> [Activity]:
From the first line to the last, output the data exactly as it stands, minus its pictures.

> [Data section]:

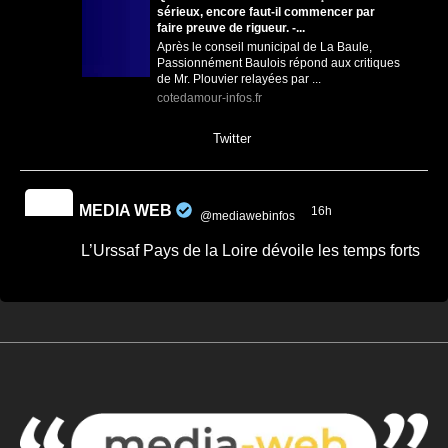
sérieux, encore faut-il commencer par
faire preuve de rigueur. -...
Après le conseil municipal de La Baule,
Passionnément Baulois répond aux critiques
de Mr. Plouvier relayées par ...
cotedamour-infos.fr
0
0
Twitter
MEDIA WEB
16h
@mediawebinfos
·
L’Urssaf Pays de la Loire dévoile les temps forts
de son année 2025
L'Urssaf Pays de la Loire dévoile les
temps forts de son année 2025 - Média
Web
Le rapport d'activité 2025 de l'Urssaf Pays de
la Loire revient sur les temps forts de l'année
: proximité, i...
media-web.fr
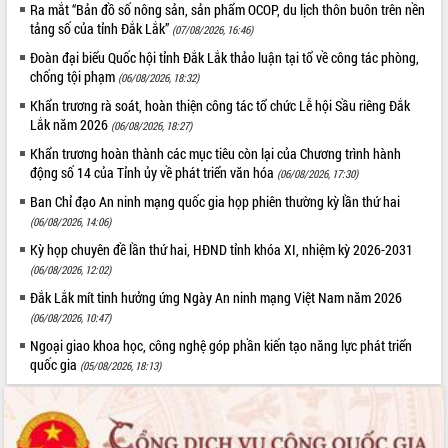
Ra mắt “Bản đồ số nông sản, sản phẩm OCOP, du lịch thôn buôn trên nền
quan trọng
tảng số của tỉnh Đắk Lắk”
(07/08/2026, 16:46)
Bí thư Tỉnh ủy Lương Nguyễn Minh
Đoàn đại biểu Quốc hội tỉnh Đắk Lắk thảo luận tại tổ về công tác phòng,
Triết thăm, tặng quà người có công với
chống tội phạm
(06/08/2026, 18:32)
cách mạng
Khẩn trương rà soát, hoàn thiện công tác tổ chức Lễ hội Sầu riêng Đắk
Rà soát, hoàn thiện hệ thống thiết chế
Lắk năm 2026
(06/08/2026, 18:27)
văn hóa, thể thao đáp ứng yêu cầu
LIÊN KẾT WEB
phát triển mới
Khẩn trương hoàn thành các mục tiêu còn lại của Chương trình hành
động số 14 của Tỉnh ủy về phát triển văn hóa
Thường trực HĐND tỉnh Đắk Lắk gặp
(06/08/2026, 17:30)
mặt Đoàn chuyên gia y tế TP. Hồ Chí
Ban Chỉ đạo An ninh mạng quốc gia họp phiên thường kỳ lần thứ hai
Minh
(06/08/2026, 14:06)
THỐNG KÊ TRUY CẬP
Lễ truy điệu và an táng hài cốt liệt sĩ
Kỳ họp chuyên đề lần thứ hai, HĐND tỉnh khóa XI, nhiệm kỳ 2026-2031
tại Nghĩa trang Liệt sĩ xã Sơn Hòa
Hôm nay:
27633
(06/08/2026, 12:02)
Bàn giải pháp tháo gỡ khó khăn trong
Tất cả:
66072956
Đắk Lắk mít tinh hưởng ứng Ngày An ninh mạng Việt Nam năm 2026
xuất khẩu sầu riêng và triển khai quy
(06/08/2026, 10:47)
định EUDR
Ngoại giao khoa học, công nghệ góp phần kiến tạo năng lực phát triển
Thứ trưởng Bộ Nông nghiệp và Môi
quốc gia
(05/08/2026, 18:13)
trường Nguyễn Hoàng Hiệp khảo sát
vùng trồng và doanh nghiệp đóng gói
sầu riêng tại Đắk Lắk
Trình diễn nghệ thuật chế biến các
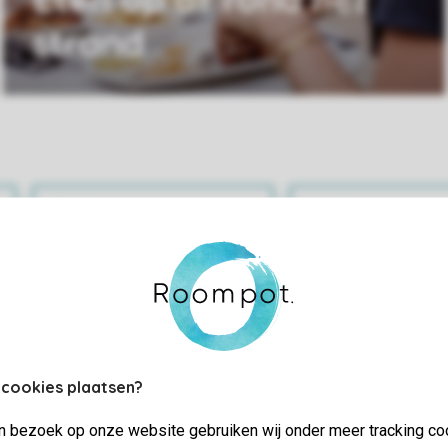
strand
Praktische informatie
Bekijk en wijz
 cookies plaatsen?
jn bezoek op onze website gebruiken wij onder meer tracking co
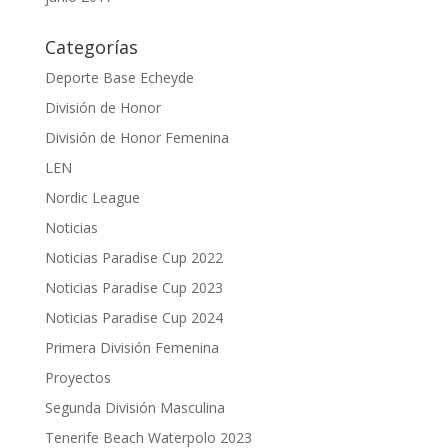
Categorías
Deporte Base Echeyde
División de Honor
División de Honor Femenina
LEN
Nordic League
Noticias
Noticias Paradise Cup 2022
Noticias Paradise Cup 2023
Noticias Paradise Cup 2024
Primera División Femenina
Proyectos
Segunda División Masculina
Tenerife Beach Waterpolo 2023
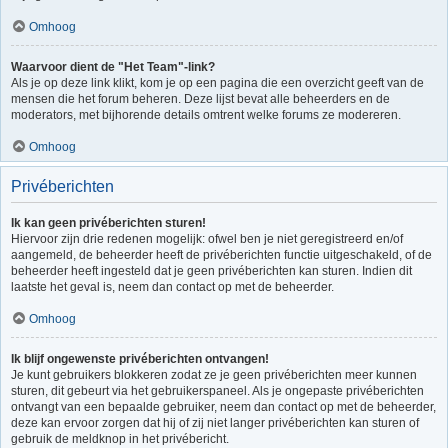
Omhoog
Waarvoor dient de "Het Team"-link?
Als je op deze link klikt, kom je op een pagina die een overzicht geeft van de
mensen die het forum beheren. Deze lijst bevat alle beheerders en de
moderators, met bijhorende details omtrent welke forums ze modereren.
Omhoog
Privéberichten
Ik kan geen privéberichten sturen!
Hiervoor zijn drie redenen mogelijk: ofwel ben je niet geregistreerd en/of
aangemeld, de beheerder heeft de privéberichten functie uitgeschakeld, of de
beheerder heeft ingesteld dat je geen privéberichten kan sturen. Indien dit
laatste het geval is, neem dan contact op met de beheerder.
Omhoog
Ik blijf ongewenste privéberichten ontvangen!
Je kunt gebruikers blokkeren zodat ze je geen privéberichten meer kunnen
sturen, dit gebeurt via het gebruikerspaneel. Als je ongepaste privéberichten
ontvangt van een bepaalde gebruiker, neem dan contact op met de beheerder,
deze kan ervoor zorgen dat hij of zij niet langer privéberichten kan sturen of
gebruik de meldknop in het privébericht.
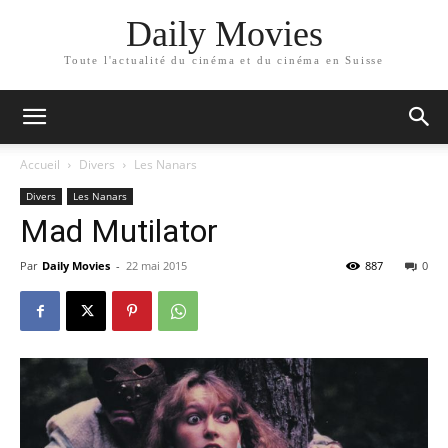
Daily Movies
Toute l'actualité du cinéma et du cinéma en Suisse
Accueil
Divers
Les Nanars
Divers
Les Nanars
Mad Mutilator
Par
Daily Movies
-
22 mai 2015
887
0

> [Reply]:
sérieux, encore faut-il commencer par
faire preuve de rigueur. -...
Après le conseil municipal de La Baule,
Passionnément Baulois répond aux critiques
de Mr. Plouvier relayées par ...
cotedamour-infos.fr
0
0
Twitter
MEDIA WEB
16h
@mediawebinfos
·
L’Urssaf Pays de la Loire dévoile les temps forts
de son année 2025
L'Urssaf Pays de la Loire dévoile les
temps forts de son année 2025 - Média
Web
Le rapport d'activité 2025 de l'Urssaf Pays de
la Loire revient sur les temps forts de l'année
: proximité, i...
media-web.fr
Ra mắt “Bản đồ số nông sản, sản phẩm OCOP, du lịch thôn buôn trên nền
quan trọng
tảng số của tỉnh Đắk Lắk”
(07/08/2026, 16:46)
Bí thư Tỉnh ủy Lương Nguyễn Minh
Đoàn đại biểu Quốc hội tỉnh Đắk Lắk thảo luận tại tổ về công tác phòng,
Triết thăm, tặng quà người có công với
chống tội phạm
(06/08/2026, 18:32)
cách mạng
Khẩn trương rà soát, hoàn thiện công tác tổ chức Lễ hội Sầu riêng Đắk
Rà soát, hoàn thiện hệ thống thiết chế
Lắk năm 2026
(06/08/2026, 18:27)
văn hóa, thể thao đáp ứng yêu cầu
LIÊN KẾT WEB
phát triển mới
Khẩn trương hoàn thành các mục tiêu còn lại của Chương trình hành
động số 14 của Tỉnh ủy về phát triển văn hóa
Thường trực HĐND tỉnh Đắk Lắk gặp
(06/08/2026, 17:30)
mặt Đoàn chuyên gia y tế TP. Hồ Chí
Ban Chỉ đạo An ninh mạng quốc gia họp phiên thường kỳ lần thứ hai
Minh
(06/08/2026, 14:06)
THỐNG KÊ TRUY CẬP
Lễ truy điệu và an táng hài cốt liệt sĩ
Kỳ họp chuyên đề lần thứ hai, HĐND tỉnh khóa XI, nhiệm kỳ 2026-2031
tại Nghĩa trang Liệt sĩ xã Sơn Hòa
Hôm nay:
27633
(06/08/2026, 12:02)
Bàn giải pháp tháo gỡ khó khăn trong
Tất cả:
66072956
Đắk Lắk mít tinh hưởng ứng Ngày An ninh mạng Việt Nam năm 2026
xuất khẩu sầu riêng và triển khai quy
(06/08/2026, 10:47)
định EUDR
Ngoại giao khoa học, công nghệ góp phần kiến tạo năng lực phát triển
Thứ trưởng Bộ Nông nghiệp và Môi
quốc gia
(05/08/2026, 18:13)
trường Nguyễn Hoàng Hiệp khảo sát
vùng trồng và doanh nghiệp đóng gói
sầu riêng tại Đắk Lắk
Trình diễn nghệ thuật chế biến các
strand
Praktische informatie
Bekijk en wijz
 cookies plaatsen?
jn bezoek op onze website gebruiken wij onder meer tracking co
Categorías
Deporte Base Echeyde
División de Honor
División de Honor Femenina
LEN
Nordic League
Noticias
Noticias Paradise Cup 2022
Noticias Paradise Cup 2023
Noticias Paradise Cup 2024
Primera División Femenina
Proyectos
Segunda División Masculina
Tenerife Beach Waterpolo 2023
Omhoog
Waarvoor dient de "Het Team"-link?
Als je op deze link klikt, kom je op een pagina die een overzicht geeft van de
mensen die het forum beheren. Deze lijst bevat alle beheerders en de
moderators, met bijhorende details omtrent welke forums ze modereren.
Omhoog
Privéberichten
Ik kan geen privéberichten sturen!
Hiervoor zijn drie redenen mogelijk: ofwel ben je niet geregistreerd en/of
aangemeld, de beheerder heeft de privéberichten functie uitgeschakeld, of de
beheerder heeft ingesteld dat je geen privéberichten kan sturen. Indien dit
laatste het geval is, neem dan contact op met de beheerder.
Omhoog
Ik blijf ongewenste privéberichten ontvangen!
Je kunt gebruikers blokkeren zodat ze je geen privéberichten meer kunnen
sturen, dit gebeurt via het gebruikerspaneel. Als je ongepaste privéberichten
ontvangt van een bepaalde gebruiker, neem dan contact op met de beheerder,
deze kan ervoor zorgen dat hij of zij niet langer privéberichten kan sturen of
gebruik de meldknop in het privébericht.
Daily Movies
Toute l'actualité du cinéma et du cinéma en Suisse
Accueil
Divers
Les Nanars
Divers
Les Nanars
Mad Mutilator
Par
Daily Movies
-
22 mai 2015
887
0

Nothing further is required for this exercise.